Proclamation of the Annual Fair, 1687

Whereas His Majesty Charles the First of ever-blessed memory, by his Charter under his Great Seal, has granted liberty for and ordained a free fair yearly to be held and kept within this burgh beginning from St James’ Day, being 25th July, and to continue for the space of eight days. And this 25th July, which is the day of the Fair, is to begin for this present year 1687. I, by order of the Lord Provost and Bailies and Council of this burgh; do hereby make this public intimation thereof to all persons to the effect that they may repair of this burgh with all sorts of wares and commodities to be sold, and to declare the said free space of eight days.
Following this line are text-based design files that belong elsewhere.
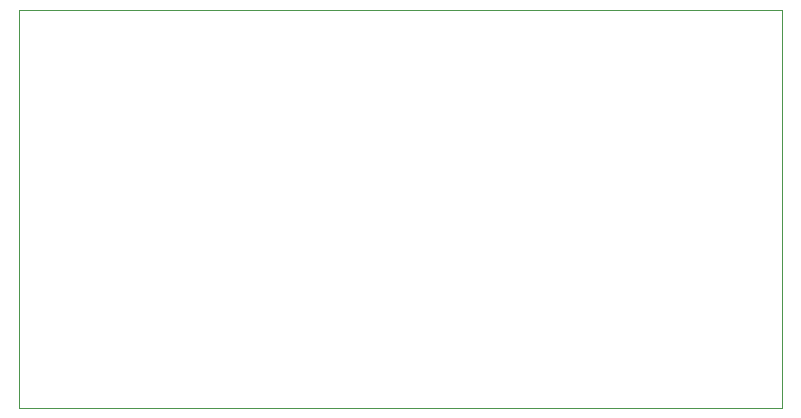
<source format=gbr>
%FSLAX34Y34*%
%MOMM*%
%LNOUTLINE*%
G71*
G01*
%ADD10C,0.002*%
%LPD*%
G54D10*
X0Y1000000D02*
X646000Y1000000D01*
X646000Y663000D01*
X0Y663000D01*
X0Y1000000D01*
M02*

</source>
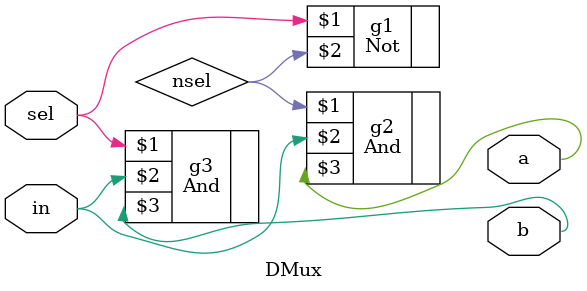
<source format=v>
`ifndef DMUX_V
`define DMUX_V
/**
 * Demultiplexor:
 * if sel == 0, a= in, b = 0;
 * if sel == 1, a= 0, b = in;
 */

module DMux(input in, sel, output a, b);
  Not g1(sel, nsel);
  And g2(nsel, in, a);
  And g3(sel,  in, b);
endmodule

`endif




</source>
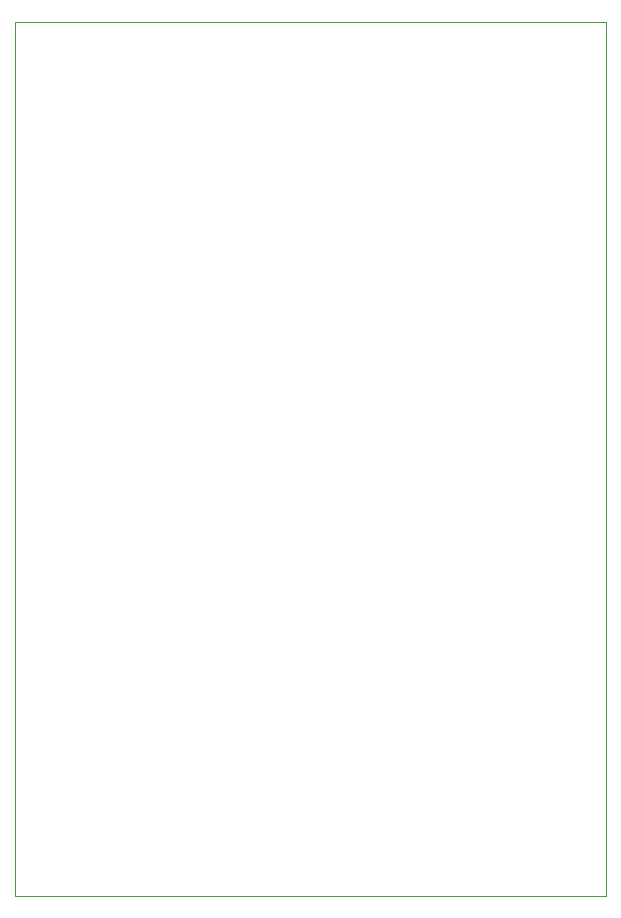
<source format=gbr>
%TF.GenerationSoftware,KiCad,Pcbnew,9.0.0*%
%TF.CreationDate,2025-03-28T11:35:54-04:00*%
%TF.ProjectId,Compute Node,436f6d70-7574-4652-904e-6f64652e6b69,rev?*%
%TF.SameCoordinates,Original*%
%TF.FileFunction,Profile,NP*%
%FSLAX46Y46*%
G04 Gerber Fmt 4.6, Leading zero omitted, Abs format (unit mm)*
G04 Created by KiCad (PCBNEW 9.0.0) date 2025-03-28 11:35:54*
%MOMM*%
%LPD*%
G01*
G04 APERTURE LIST*
%TA.AperFunction,Profile*%
%ADD10C,0.050000*%
%TD*%
G04 APERTURE END LIST*
D10*
X85000000Y-13000000D02*
X85000000Y-87000000D01*
X85000000Y-87000000D02*
X35000000Y-87000000D01*
X35000000Y-87000000D02*
X35000000Y-13000000D01*
X35000000Y-13000000D02*
X85000000Y-13000000D01*
M02*

</source>
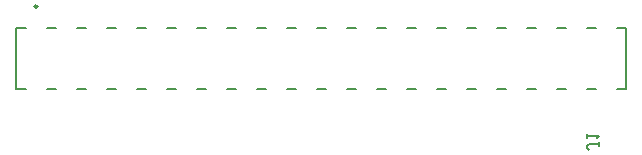
<source format=gbo>
G04*
G04 #@! TF.GenerationSoftware,Altium Limited,Altium Designer,25.1.2 (22)*
G04*
G04 Layer_Color=32896*
%FSLAX44Y44*%
%MOMM*%
G71*
G04*
G04 #@! TF.SameCoordinates,64B4FDAD-AF64-4148-92BB-00BBC35E7A55*
G04*
G04*
G04 #@! TF.FilePolarity,Positive*
G04*
G01*
G75*
%ADD10C,0.2500*%
%ADD12C,0.2000*%
D10*
X84750Y569000D02*
G03*
X84750Y569000I-1250J0D01*
G01*
D12*
X67000Y499250D02*
X74950D01*
X92450D02*
X100350D01*
X117850D02*
X125750D01*
X143250D02*
X151150D01*
X168650D02*
X176550D01*
X194050D02*
X201950D01*
X219450D02*
X227350D01*
X244850D02*
X252750D01*
X270250D02*
X278150D01*
X295650D02*
X303550D01*
X321050D02*
X328950D01*
X346450D02*
X354350D01*
X371850D02*
X379750D01*
X397250D02*
X405150D01*
X422650D02*
X430550D01*
X448050D02*
X455950D01*
X473450D02*
X481350D01*
X498850D02*
X506750D01*
X524250D02*
X532150D01*
X549650D02*
X557550D01*
X575050D02*
X583000D01*
Y550750D01*
X67000D02*
X74950D01*
X92450D02*
X100350D01*
X117850D02*
X125750D01*
X143250D02*
X151150D01*
X168650D02*
X176550D01*
X194050D02*
X201950D01*
X219450D02*
X227350D01*
X244850D02*
X252750D01*
X270250D02*
X278150D01*
X295650D02*
X303550D01*
X321050D02*
X328950D01*
X346450D02*
X354350D01*
X371850D02*
X379750D01*
X397250D02*
X405150D01*
X422650D02*
X430550D01*
X448050D02*
X455950D01*
X473450D02*
X481350D01*
X498850D02*
X506750D01*
X524250D02*
X532150D01*
X549650D02*
X557550D01*
X575050D02*
X583000D01*
X67000Y499250D02*
Y550750D01*
X559998Y454000D02*
Y450668D01*
Y452334D01*
X551668D01*
X550002Y450668D01*
Y449002D01*
X551668Y447336D01*
X550002Y457332D02*
Y460664D01*
Y458998D01*
X559998D01*
X558332Y457332D01*
M02*

</source>
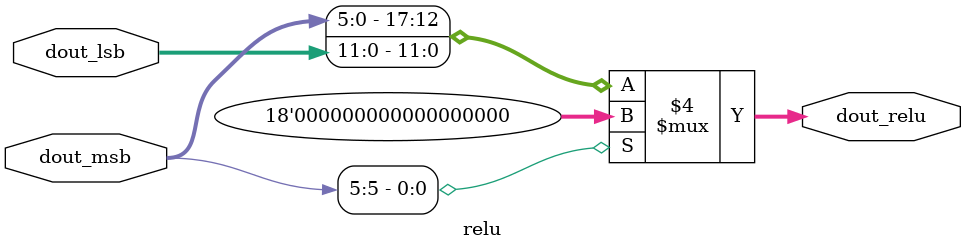
<source format=v>


// The result of translation follows.  Its copyright status should be
// considered unchanged from the original VHDL.

// no timescale needed

module relu(
input wire [5:0] dout_msb,
input wire [11:0] dout_lsb,
output reg [17:0] dout_relu
);





  always @(dout_msb, dout_lsb) begin
    if(dout_msb[5] == 1'b0) begin
      dout_relu <= {dout_msb,dout_lsb};
    end
    else begin
      dout_relu <= 18'b000000000000000000;
    end
  end


endmodule

</source>
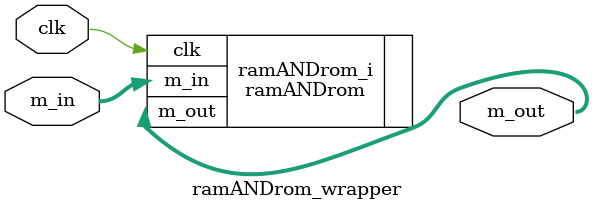
<source format=v>
`timescale 1 ps / 1 ps

module ramANDrom_wrapper
   (clk,
    m_in,
    m_out);
  input clk;
  input [31:0]m_in;
  output [31:0]m_out;

  wire clk;
  wire [31:0]m_in;
  wire [31:0]m_out;

  ramANDrom ramANDrom_i
       (.clk(clk),
        .m_in(m_in),
        .m_out(m_out));
endmodule

</source>
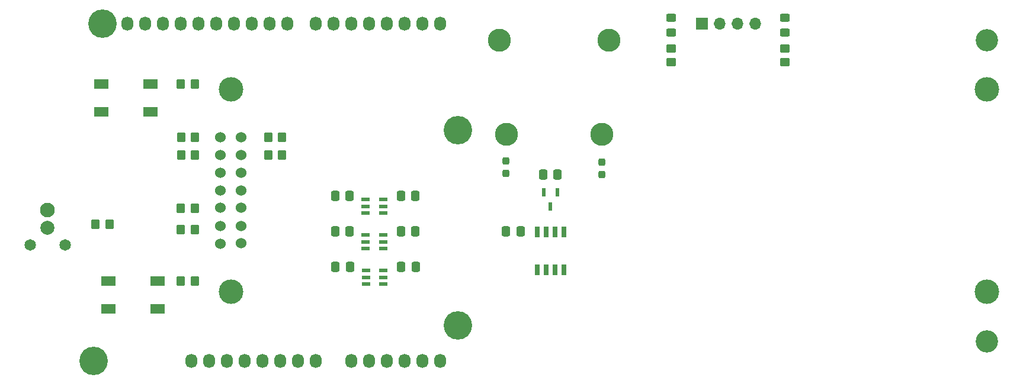
<source format=gts>
G04 #@! TF.GenerationSoftware,KiCad,Pcbnew,(6.0.6)*
G04 #@! TF.CreationDate,2022-07-18T13:46:11+09:00*
G04 #@! TF.ProjectId,mt_reflowcnt,6d745f72-6566-46c6-9f77-636e742e6b69,rev?*
G04 #@! TF.SameCoordinates,Original*
G04 #@! TF.FileFunction,Soldermask,Top*
G04 #@! TF.FilePolarity,Negative*
%FSLAX46Y46*%
G04 Gerber Fmt 4.6, Leading zero omitted, Abs format (unit mm)*
G04 Created by KiCad (PCBNEW (6.0.6)) date 2022-07-18 13:46:11*
%MOMM*%
%LPD*%
G01*
G04 APERTURE LIST*
G04 Aperture macros list*
%AMRoundRect*
0 Rectangle with rounded corners*
0 $1 Rounding radius*
0 $2 $3 $4 $5 $6 $7 $8 $9 X,Y pos of 4 corners*
0 Add a 4 corners polygon primitive as box body*
4,1,4,$2,$3,$4,$5,$6,$7,$8,$9,$2,$3,0*
0 Add four circle primitives for the rounded corners*
1,1,$1+$1,$2,$3*
1,1,$1+$1,$4,$5*
1,1,$1+$1,$6,$7*
1,1,$1+$1,$8,$9*
0 Add four rect primitives between the rounded corners*
20,1,$1+$1,$2,$3,$4,$5,0*
20,1,$1+$1,$4,$5,$6,$7,0*
20,1,$1+$1,$6,$7,$8,$9,0*
20,1,$1+$1,$8,$9,$2,$3,0*%
G04 Aperture macros list end*
%ADD10RoundRect,0.250000X-0.337500X-0.475000X0.337500X-0.475000X0.337500X0.475000X-0.337500X0.475000X0*%
%ADD11RoundRect,0.250000X0.337500X0.475000X-0.337500X0.475000X-0.337500X-0.475000X0.337500X-0.475000X0*%
%ADD12R,1.200000X0.600000*%
%ADD13C,3.200000*%
%ADD14R,1.700000X1.700000*%
%ADD15O,1.700000X1.700000*%
%ADD16RoundRect,0.237500X0.237500X-0.287500X0.237500X0.287500X-0.237500X0.287500X-0.237500X-0.287500X0*%
%ADD17RoundRect,0.250000X-0.450000X0.325000X-0.450000X-0.325000X0.450000X-0.325000X0.450000X0.325000X0*%
%ADD18R,2.000000X1.400000*%
%ADD19C,1.650000*%
%ADD20C,2.100000*%
%ADD21C,2.000000*%
%ADD22R,0.650000X1.525000*%
%ADD23R,0.600000X1.250000*%
%ADD24RoundRect,0.250000X0.350000X0.450000X-0.350000X0.450000X-0.350000X-0.450000X0.350000X-0.450000X0*%
%ADD25RoundRect,0.250000X-0.350000X-0.450000X0.350000X-0.450000X0.350000X0.450000X-0.350000X0.450000X0*%
%ADD26RoundRect,0.250000X0.450000X-0.350000X0.450000X0.350000X-0.450000X0.350000X-0.450000X-0.350000X0*%
%ADD27C,3.294000*%
%ADD28C,1.524000*%
%ADD29C,3.500000*%
%ADD30O,1.727200X2.032000*%
%ADD31C,4.064000*%
G04 APERTURE END LIST*
D10*
G04 #@! TO.C,C8*
X168910000Y-110363000D03*
X170985000Y-110363000D03*
G04 #@! TD*
D11*
G04 #@! TO.C,C7*
X161587000Y-110363000D03*
X159512000Y-110363000D03*
G04 #@! TD*
D12*
G04 #@! TO.C,IC5*
X166350000Y-110937000D03*
X166350000Y-111887000D03*
X166350000Y-112837000D03*
X163850000Y-112837000D03*
X163850000Y-111887000D03*
X163850000Y-110937000D03*
G04 #@! TD*
G04 #@! TO.C,IC2*
X163828500Y-105857000D03*
X163828500Y-106807000D03*
X163828500Y-107757000D03*
X166328500Y-107757000D03*
X166328500Y-106807000D03*
X166328500Y-105857000D03*
G04 #@! TD*
G04 #@! TO.C,IC1*
X163828500Y-100777000D03*
X163828500Y-101727000D03*
X163828500Y-102677000D03*
X166328500Y-102677000D03*
X166328500Y-101727000D03*
X166328500Y-100777000D03*
G04 #@! TD*
D13*
G04 #@! TO.C,H2*
X252603000Y-121031000D03*
G04 #@! TD*
G04 #@! TO.C,H1*
X252603000Y-77978000D03*
G04 #@! TD*
D11*
G04 #@! TO.C,C1*
X161544000Y-100203000D03*
X159469000Y-100203000D03*
G04 #@! TD*
G04 #@! TO.C,C2*
X161522500Y-105283000D03*
X159447500Y-105283000D03*
G04 #@! TD*
G04 #@! TO.C,C6*
X185971000Y-105283000D03*
X183896000Y-105283000D03*
G04 #@! TD*
D10*
G04 #@! TO.C,C5*
X189187000Y-97155000D03*
X191262000Y-97155000D03*
G04 #@! TD*
G04 #@! TO.C,C4*
X168867000Y-105283000D03*
X170942000Y-105283000D03*
G04 #@! TD*
G04 #@! TO.C,C3*
X170942000Y-100203000D03*
X168867000Y-100203000D03*
G04 #@! TD*
D14*
G04 #@! TO.C,J1*
X211846000Y-75565000D03*
D15*
X214386000Y-75565000D03*
X216926000Y-75565000D03*
X219466000Y-75565000D03*
G04 #@! TD*
D16*
G04 #@! TO.C,L1*
X183896000Y-97014000D03*
X183896000Y-95264000D03*
G04 #@! TD*
G04 #@! TO.C,L2*
X197612000Y-97155000D03*
X197612000Y-95405000D03*
G04 #@! TD*
D17*
G04 #@! TO.C,D2*
X223774000Y-74785000D03*
X223774000Y-76835000D03*
G04 #@! TD*
G04 #@! TO.C,D1*
X207518000Y-74785000D03*
X207518000Y-76835000D03*
G04 #@! TD*
D18*
G04 #@! TO.C,S2*
X126040000Y-84233000D03*
X133040000Y-84233000D03*
X126040000Y-88233000D03*
X133040000Y-88233000D03*
G04 #@! TD*
G04 #@! TO.C,S1*
X127056000Y-112427000D03*
X134056000Y-112427000D03*
X127056000Y-116427000D03*
X134056000Y-116427000D03*
G04 #@! TD*
D19*
G04 #@! TO.C,R2*
X115864000Y-107275000D03*
X120864000Y-107275000D03*
D20*
X118364000Y-102275000D03*
D21*
X118364000Y-104775000D03*
G04 #@! TD*
D22*
G04 #@! TO.C,IC3*
X192151000Y-105365000D03*
X190881000Y-105365000D03*
X189611000Y-105365000D03*
X188341000Y-105365000D03*
X188341000Y-110789000D03*
X189611000Y-110789000D03*
X190881000Y-110789000D03*
X192151000Y-110789000D03*
G04 #@! TD*
D23*
G04 #@! TO.C,IC4*
X191201000Y-99695000D03*
X189291000Y-99695000D03*
X190246000Y-101795000D03*
G04 #@! TD*
D24*
G04 #@! TO.C,R12*
X139414000Y-84201000D03*
X137414000Y-84201000D03*
G04 #@! TD*
G04 #@! TO.C,R11*
X139414000Y-112395000D03*
X137414000Y-112395000D03*
G04 #@! TD*
G04 #@! TO.C,R10*
X139430000Y-91821000D03*
X137430000Y-91821000D03*
G04 #@! TD*
D25*
G04 #@! TO.C,R9*
X149876000Y-91821000D03*
X151876000Y-91821000D03*
G04 #@! TD*
D24*
G04 #@! TO.C,R8*
X139430000Y-94361000D03*
X137430000Y-94361000D03*
G04 #@! TD*
D25*
G04 #@! TO.C,R7*
X149876000Y-94361000D03*
X151876000Y-94361000D03*
G04 #@! TD*
D24*
G04 #@! TO.C,R6*
X139414000Y-101981000D03*
X137414000Y-101981000D03*
G04 #@! TD*
G04 #@! TO.C,R5*
X139414000Y-105029000D03*
X137414000Y-105029000D03*
G04 #@! TD*
D26*
G04 #@! TO.C,R4*
X223774000Y-81121000D03*
X223774000Y-79121000D03*
G04 #@! TD*
G04 #@! TO.C,R3*
X207518000Y-81121000D03*
X207518000Y-79121000D03*
G04 #@! TD*
D24*
G04 #@! TO.C,R1*
X127222000Y-104267000D03*
X125222000Y-104267000D03*
G04 #@! TD*
D27*
G04 #@! TO.C,J2*
X198604000Y-77959000D03*
X182904000Y-77959000D03*
X197604000Y-91459000D03*
X183904000Y-91459000D03*
G04 #@! TD*
D28*
G04 #@! TO.C,U1*
X143080000Y-91849000D03*
X145980000Y-91849000D03*
X143080000Y-94389000D03*
X145980000Y-94389000D03*
X143080000Y-96929000D03*
X145980000Y-96929000D03*
X143080000Y-99469000D03*
X145980000Y-99459000D03*
X143080000Y-101919000D03*
X145980000Y-101939000D03*
X143080000Y-104549000D03*
X145980000Y-104549000D03*
X143080000Y-107089000D03*
X145980000Y-107049000D03*
D29*
X252580000Y-113969000D03*
X252580000Y-84969000D03*
X144580000Y-113969000D03*
X144580000Y-84969000D03*
G04 #@! TD*
D30*
G04 #@! TO.C,P1*
X138938000Y-123825000D03*
X141478000Y-123825000D03*
X144018000Y-123825000D03*
X146558000Y-123825000D03*
X149098000Y-123825000D03*
X151638000Y-123825000D03*
X154178000Y-123825000D03*
X156718000Y-123825000D03*
G04 #@! TD*
G04 #@! TO.C,P2*
X161798000Y-123825000D03*
X164338000Y-123825000D03*
X166878000Y-123825000D03*
X169418000Y-123825000D03*
X171958000Y-123825000D03*
X174498000Y-123825000D03*
G04 #@! TD*
G04 #@! TO.C,P3*
X129794000Y-75565000D03*
X132334000Y-75565000D03*
X134874000Y-75565000D03*
X137414000Y-75565000D03*
X139954000Y-75565000D03*
X142494000Y-75565000D03*
X145034000Y-75565000D03*
X147574000Y-75565000D03*
X150114000Y-75565000D03*
X152654000Y-75565000D03*
G04 #@! TD*
G04 #@! TO.C,P4*
X156718000Y-75565000D03*
X159258000Y-75565000D03*
X161798000Y-75565000D03*
X164338000Y-75565000D03*
X166878000Y-75565000D03*
X169418000Y-75565000D03*
X171958000Y-75565000D03*
X174498000Y-75565000D03*
G04 #@! TD*
D31*
G04 #@! TO.C,P5*
X124968000Y-123825000D03*
G04 #@! TD*
G04 #@! TO.C,P6*
X177038000Y-118745000D03*
G04 #@! TD*
G04 #@! TO.C,P7*
X126238000Y-75565000D03*
G04 #@! TD*
G04 #@! TO.C,P8*
X177038000Y-90805000D03*
G04 #@! TD*
M02*

</source>
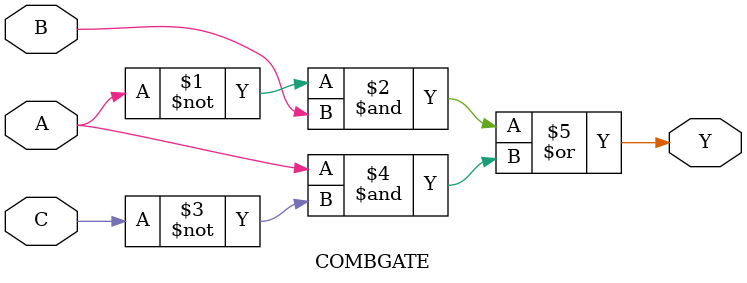
<source format=sv>
module COMBGATE(
	input logic A, B, C,
	output logic Y);

	    assign Y = (~A & B) | (A &~C);
endmodule

</source>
And that all persons whatsoever shall have the liberty to vent and sell all commodities whatsoever within this burgh during the said space upon payment of the dues and customs used and wont. And to the effect that persons repairing here may be better accommodated during the said space ordained all bakers, brewers, fleshers and other entertainment, both for man and horse, upon reasonable charges, without extortion or exorbitant prices, as they will be answerable. And further, I hereby prohibit and discharge all sturdy and randie beggars and other vagabond persons who have no wares or commodities to sell, to repair or be seen within the burgh during the said space of the Fair. And certifying that such as may be seen shall be imprisoned and punished at the Magistrates’ pleasure. And lastly, to the Provost, Bailies and Council do stop all executions upon their decreets against any persons during the space of the said Fair and discharge their offices from putting them in execution.


The Queen’s Proclamation

Queen Margaret

Whereas on this important occasion we are pleased to meet our loyal subjects, so that our Royal will and pleasure be made known in the following proclamation.
Firstly: In the name and on behalf of our faithful subjects, we extend a hearty welcome to all who have come to join us in our present celebrations.
Secondly: Let all our loyal subjects strive to live in peace, charity, and good-will one towards another.
Thirdly: Let a respectful and ready obedience be given to all parents, teachers and those placed in authority.
Fourthly: We desire that all animals, wild or tame, in all places of our dominions, shall be treated kindly.
Lastly: We tender our Royal thanks to the people of this ancient and Royal Burgh of Queensferry for what they have done to give our faithful subjects this opportunity for pleasure and sport. It is our Royal will that this day should be given up to these.